THE PROBLEM: Go through the listing that follows and report the number of lines with the string "Privacy" in them, nothing more.

AVAILABLE RECORDS:
————

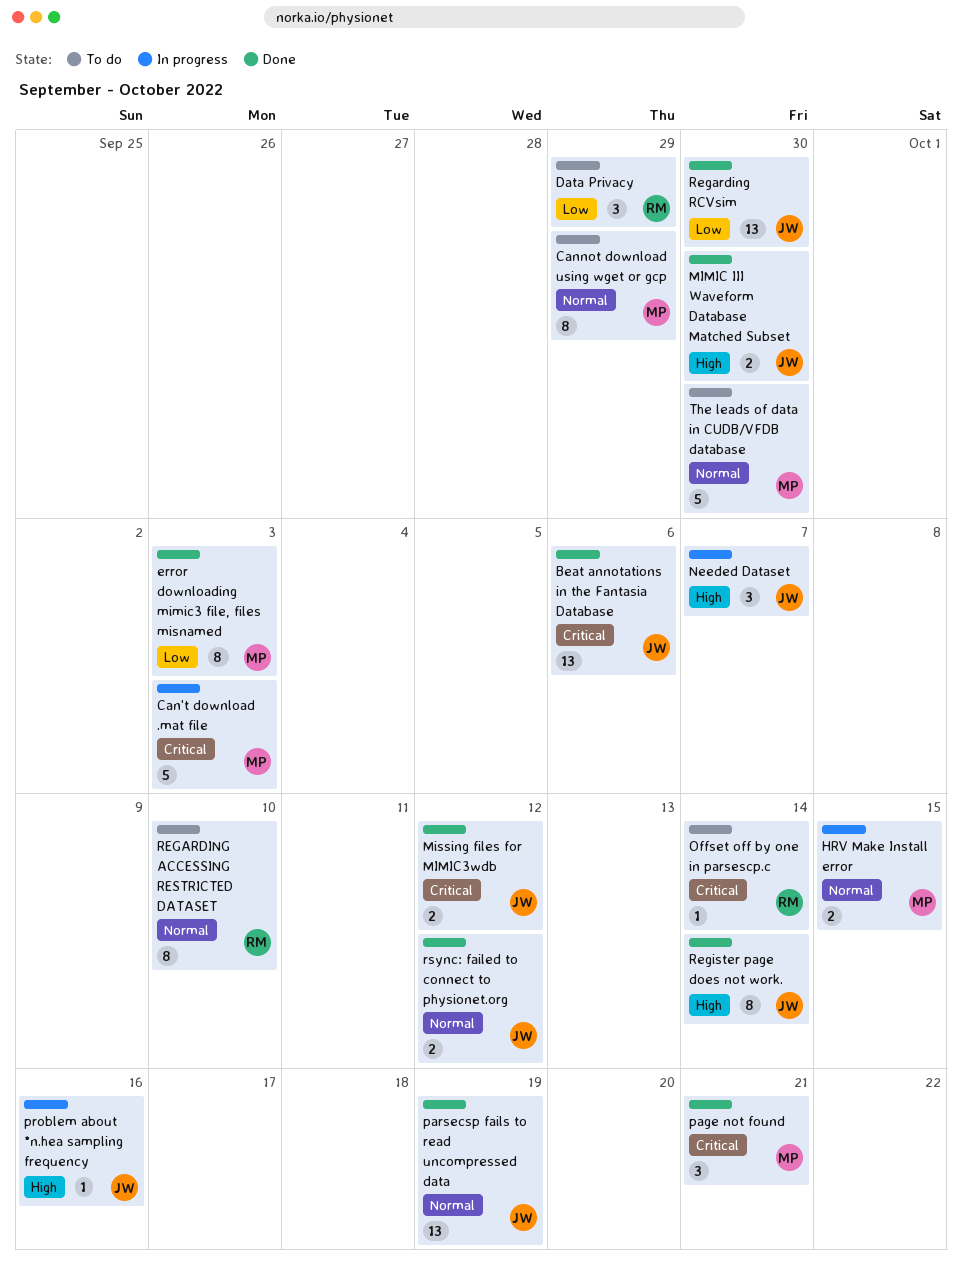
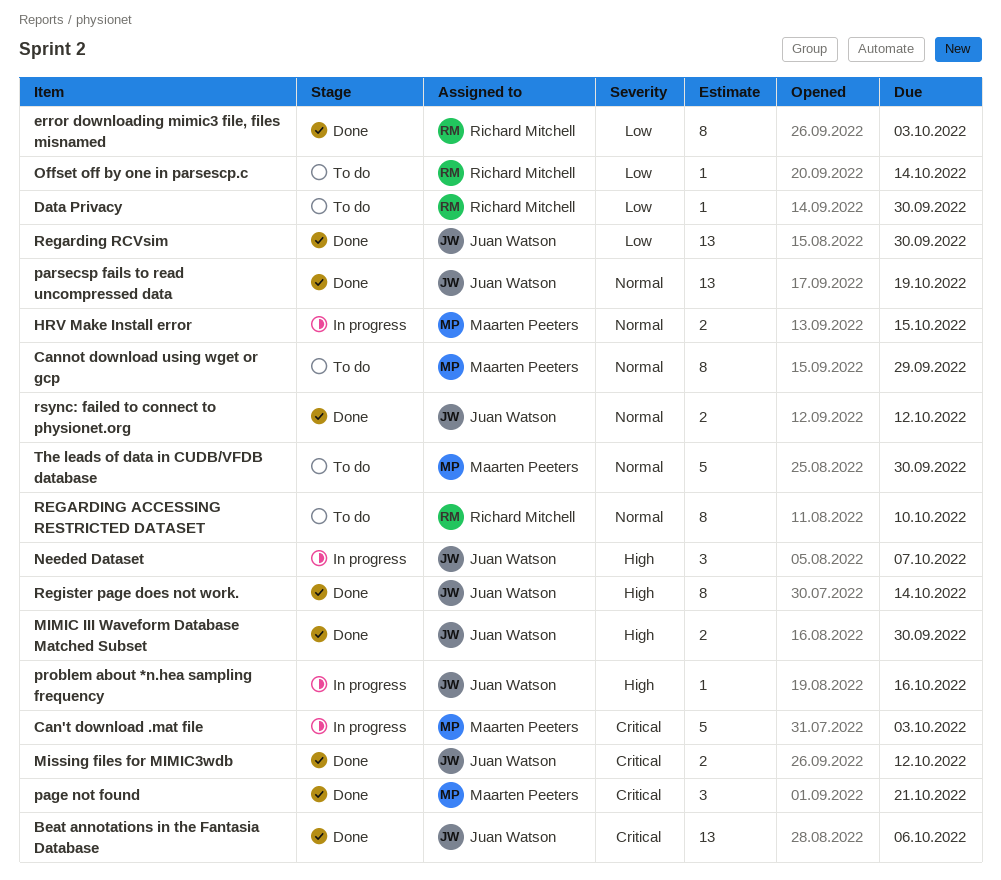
Data Privacy, estimate: 3 -> 1
Data Privacy, due: Sep 29 -> Sep 30
error downloading mimic3 file, files misnamed, owner: Maarten Peeters -> Richard Mitchell
Offset off by one in parsescp.c, priority: Critical -> Low

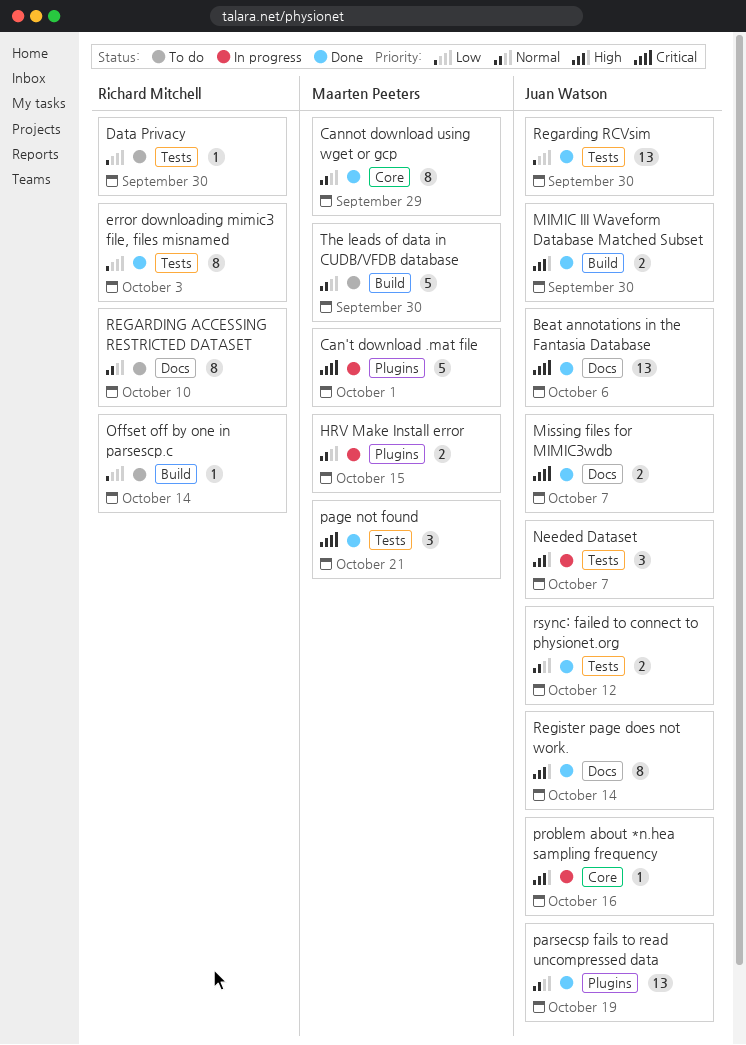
Can't download .mat file, due: Oct 3 -> Oct 1
Cannot download using wget or gcp, status: To do -> Done
Missing files for MIMIC3wdb, due: Oct 12 -> Oct 7

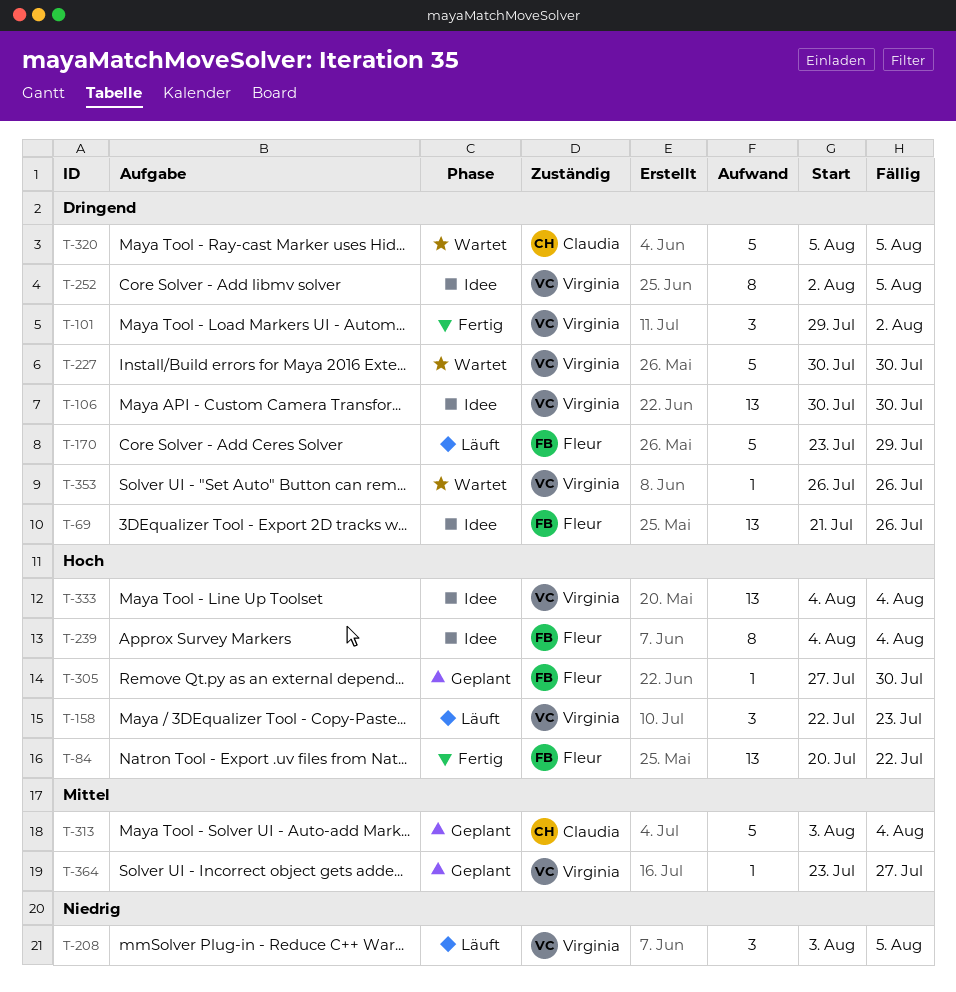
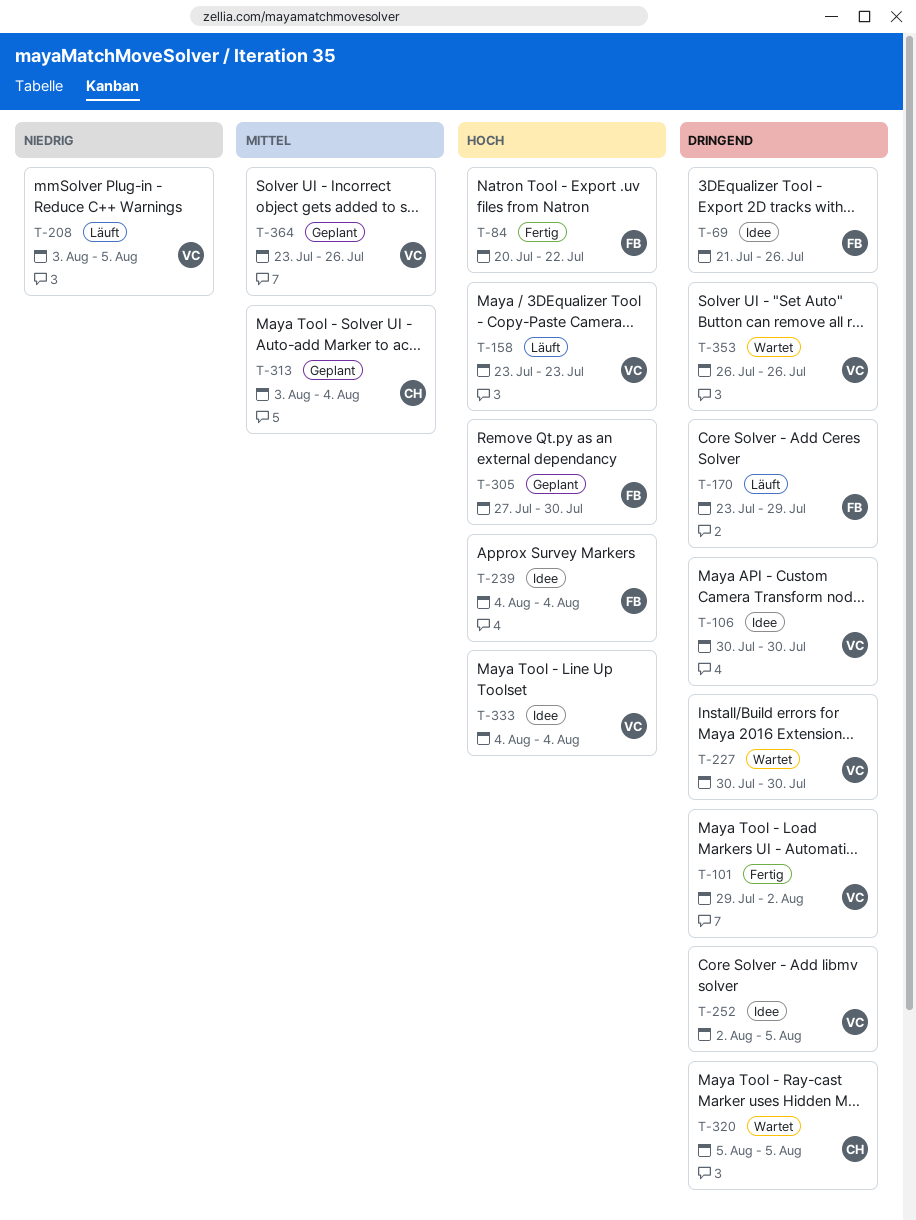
T-158, start: Jul 22 -> Jul 23
T-364, due: Jul 27 -> Jul 26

————

TASK OUTPUT: 2